» DATASET RECORDS:
=====

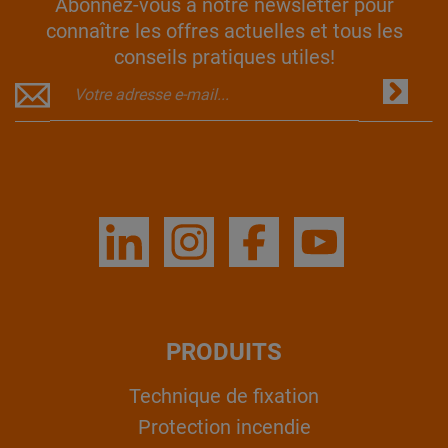
Abonnez-vous à notre newsletter pour
connaître les offres actuelles et tous les
conseils pratiques utiles!
PRODUITS
Technique de fixation
Protection incendie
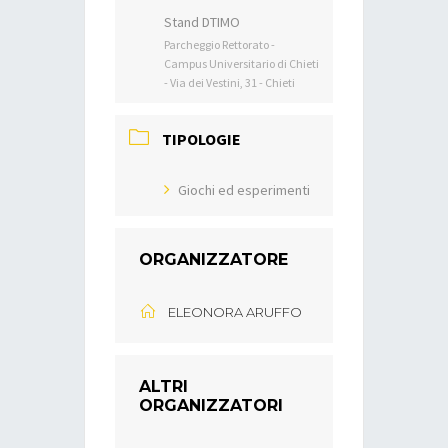
Stand DTIMO
Parcheggio Rettorato -
Campus Universitario di Chieti
- Via dei Vestini, 31 - Chieti
TIPOLOGIE
Giochi ed esperimenti
ORGANIZZATORE
ELEONORA ARUFFO
ALTRI
ORGANIZZATORI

=====

» WHAT YOU WILL DO:
Within the records, filter for lines that contain the word "Chieti" and show each one.

» FINISHED EXERCISE:
Campus Universitario di Chieti
- Via dei Vestini, 31 - Chieti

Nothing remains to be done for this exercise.